Исходный текст.
=====

2 марта 1830 года у Толстых родилась девочка, которую назвали Марией в честь матери. Роды плохо сказались на здоровье матери – у нее появились сильные головные боли, сопровождаемые лихорадкой. Усилия врачей и молитвы оказались тщетными, несчастная угасала на глазах и 4 августа 1830 года скончалась, оставив пятерых детей своих на попечение безутешного супруга. Семейный союз, сложившийся столь удачно, продлился всего восемь лет.
Спустя почти семьдесят шесть лет, 10 марта 1906 года, Лев Николаевич Толстой напишет: «Целый день тупое, тоскливое состояние. К вечеру состояние это перешло в умиление – желание ласки – любви. Хотелось, как в детстве, прильнуть к любящему, жалеющему существу и умиленно плакать и быть утешаемым. Но кто такое существо, к которому я мог бы прильнуть так? Перебираю всех любимых мною людей – ни один не годится. К кому же прильнуть? Сделаться маленьким и к матери, как я представляю ее себе. Да, да маменька, которую я никогда не называл еще, не умея говорить. Да, она высшее мое представление о чистой любви, но не холодной, божеской, а земной, теплой, материнской. К этой любви тянулась моя лучшая, уставшая душа. Ты, маменька, ты приласкай меня. Все это безумно, но все это правда».

=====

Сохраненные данные.
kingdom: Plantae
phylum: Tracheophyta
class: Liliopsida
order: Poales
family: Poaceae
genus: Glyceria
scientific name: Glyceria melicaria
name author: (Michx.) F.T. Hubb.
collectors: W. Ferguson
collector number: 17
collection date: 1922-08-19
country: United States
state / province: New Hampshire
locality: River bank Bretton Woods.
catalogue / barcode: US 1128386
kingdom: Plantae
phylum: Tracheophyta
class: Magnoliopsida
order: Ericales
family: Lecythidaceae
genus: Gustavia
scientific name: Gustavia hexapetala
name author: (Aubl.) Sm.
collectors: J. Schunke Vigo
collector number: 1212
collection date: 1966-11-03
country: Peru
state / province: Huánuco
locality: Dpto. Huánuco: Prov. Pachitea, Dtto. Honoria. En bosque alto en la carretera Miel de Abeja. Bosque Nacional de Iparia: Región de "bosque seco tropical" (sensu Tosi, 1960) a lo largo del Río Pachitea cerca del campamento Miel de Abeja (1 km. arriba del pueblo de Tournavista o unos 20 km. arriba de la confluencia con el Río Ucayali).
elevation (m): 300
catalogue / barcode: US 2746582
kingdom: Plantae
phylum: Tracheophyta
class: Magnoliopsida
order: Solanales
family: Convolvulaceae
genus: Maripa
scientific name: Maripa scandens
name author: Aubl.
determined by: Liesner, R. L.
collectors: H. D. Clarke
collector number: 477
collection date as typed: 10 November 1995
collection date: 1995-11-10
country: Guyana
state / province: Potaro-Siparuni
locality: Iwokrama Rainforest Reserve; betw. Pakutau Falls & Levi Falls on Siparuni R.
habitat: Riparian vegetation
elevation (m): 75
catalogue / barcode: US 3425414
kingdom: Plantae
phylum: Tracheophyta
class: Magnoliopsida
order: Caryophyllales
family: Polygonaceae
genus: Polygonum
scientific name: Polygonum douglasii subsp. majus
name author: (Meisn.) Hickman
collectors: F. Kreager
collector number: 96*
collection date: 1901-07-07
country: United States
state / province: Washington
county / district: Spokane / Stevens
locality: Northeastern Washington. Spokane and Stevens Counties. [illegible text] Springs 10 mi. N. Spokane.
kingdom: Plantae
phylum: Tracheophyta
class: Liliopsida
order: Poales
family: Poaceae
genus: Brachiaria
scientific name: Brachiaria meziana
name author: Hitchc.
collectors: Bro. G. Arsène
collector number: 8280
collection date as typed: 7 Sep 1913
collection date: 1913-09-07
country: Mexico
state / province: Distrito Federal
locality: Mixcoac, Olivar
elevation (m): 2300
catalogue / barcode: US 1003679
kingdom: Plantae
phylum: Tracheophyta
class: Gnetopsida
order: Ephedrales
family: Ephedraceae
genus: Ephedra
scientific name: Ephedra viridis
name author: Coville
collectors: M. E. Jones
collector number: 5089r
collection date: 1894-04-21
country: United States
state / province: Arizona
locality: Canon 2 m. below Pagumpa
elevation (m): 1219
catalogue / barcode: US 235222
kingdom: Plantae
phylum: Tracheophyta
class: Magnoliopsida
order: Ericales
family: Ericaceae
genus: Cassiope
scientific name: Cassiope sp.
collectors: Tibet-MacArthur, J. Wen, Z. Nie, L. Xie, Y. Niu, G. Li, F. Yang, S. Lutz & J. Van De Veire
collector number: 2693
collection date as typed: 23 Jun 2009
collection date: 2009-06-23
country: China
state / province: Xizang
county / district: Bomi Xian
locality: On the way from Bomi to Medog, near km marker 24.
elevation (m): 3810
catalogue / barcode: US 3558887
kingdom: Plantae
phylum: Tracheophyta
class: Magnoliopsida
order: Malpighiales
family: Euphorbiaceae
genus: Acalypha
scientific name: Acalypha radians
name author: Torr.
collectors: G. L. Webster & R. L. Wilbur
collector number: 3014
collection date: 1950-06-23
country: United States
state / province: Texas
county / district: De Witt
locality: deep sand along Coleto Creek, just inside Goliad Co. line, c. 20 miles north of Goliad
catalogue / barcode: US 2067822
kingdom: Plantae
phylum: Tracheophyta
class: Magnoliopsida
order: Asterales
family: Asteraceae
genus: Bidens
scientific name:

=====

Задания.
**1)** Переведите на английский язык предложение из текста о матери Толстого: «Семейный союз, сложившийся столь удачно, продлился всего восемь лет».
**2)** Продолжите текст о матери Толстого после его последнего предложения.
Записи здесь никакой роли не играют.

Ответы.
**1)** The family union, which had turned out so happily, lasted only eight years.

**2)**
У него не было ее портрета, один лишь силуэт, вырезанный из черной бумаги еще в детском возрасте, но это не помешало воображению создать Образ. «Я отчасти рад этому, – признавался Толстой, упоминая об отсутствии изображений матери, – потому что в представлении моем о ней есть только ее духовный облик, и все, что я знаю о ней, все прекрасно… Она представлялась мне таким высоким, чистым, духовным существом, что часто в средний период моей жизни, во время борьбы с одолевавшими меня искушениями, я молился ее душе, прося ее помочь мне, и эта молитва всегда помогала мне». Память о матери превратилась в настоящий культ, которому великий писатель служил всю свою жизнь. Сердце сына принадлежало матери, лучшей из женщин, самой любимой, родной, единственной, и для других женщин места в нем не оставалось.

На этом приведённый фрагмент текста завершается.